→ **Problem description**: Restate the entries below exactly, and keep all images out of the answer.

→ **Records for processing**:
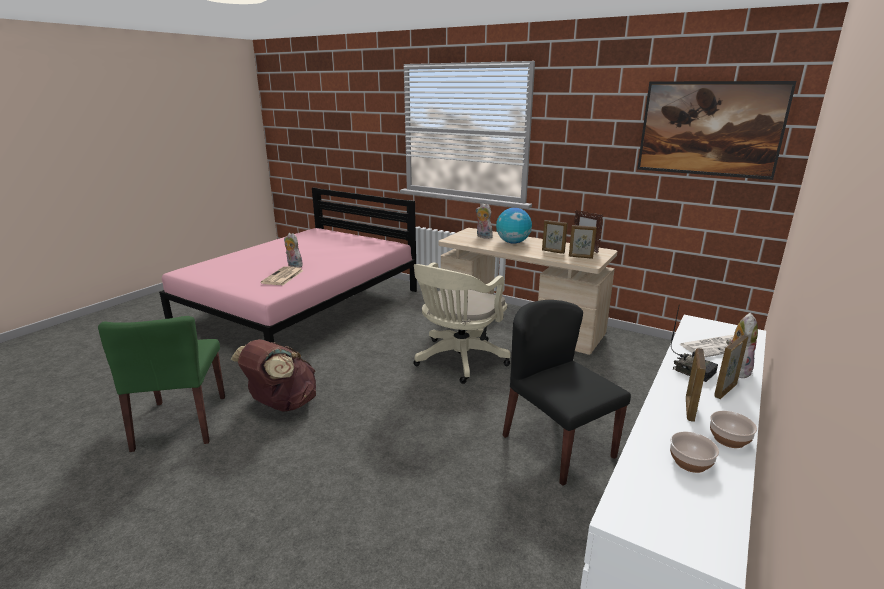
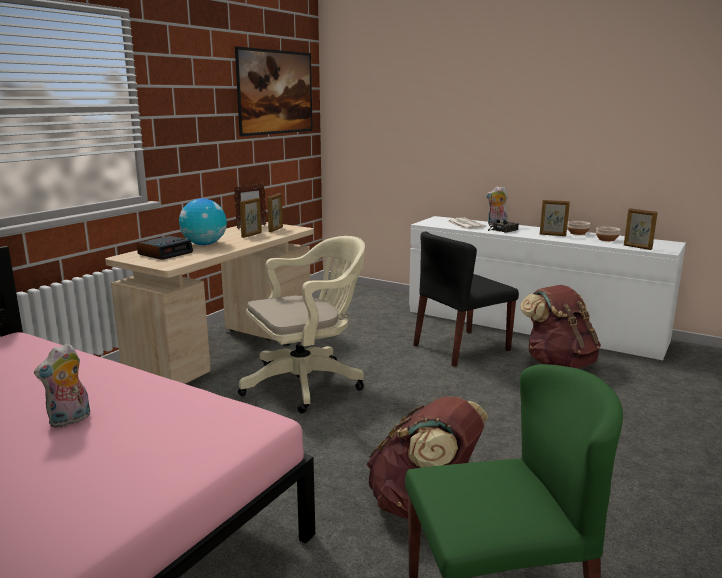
camera: 90 degrees left, 5 degrees down
newspaper [261,266,304,285] -> none
beige office chair [413,262,511,384] -> beige office chair turned 60 degrees counterclockwise [238,236,365,414]
plush toy [476,203,493,239] -> alarm clock [137,236,193,260]
picture frame [714,335,748,399] -> picture frame moved to [624,208,658,250]
none -> brown backpack [520,285,601,368]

→ **Task result**:
camera: 90 degrees left, 5 degrees down
newspaper [261,266,304,285] -> none
beige office chair [413,262,511,384] -> beige office chair turned 60 degrees counterclockwise [238,236,365,414]
plush toy [476,203,493,239] -> alarm clock [137,236,193,260]
picture frame [714,335,748,399] -> picture frame moved to [624,208,658,250]
none -> brown backpack [520,285,601,368]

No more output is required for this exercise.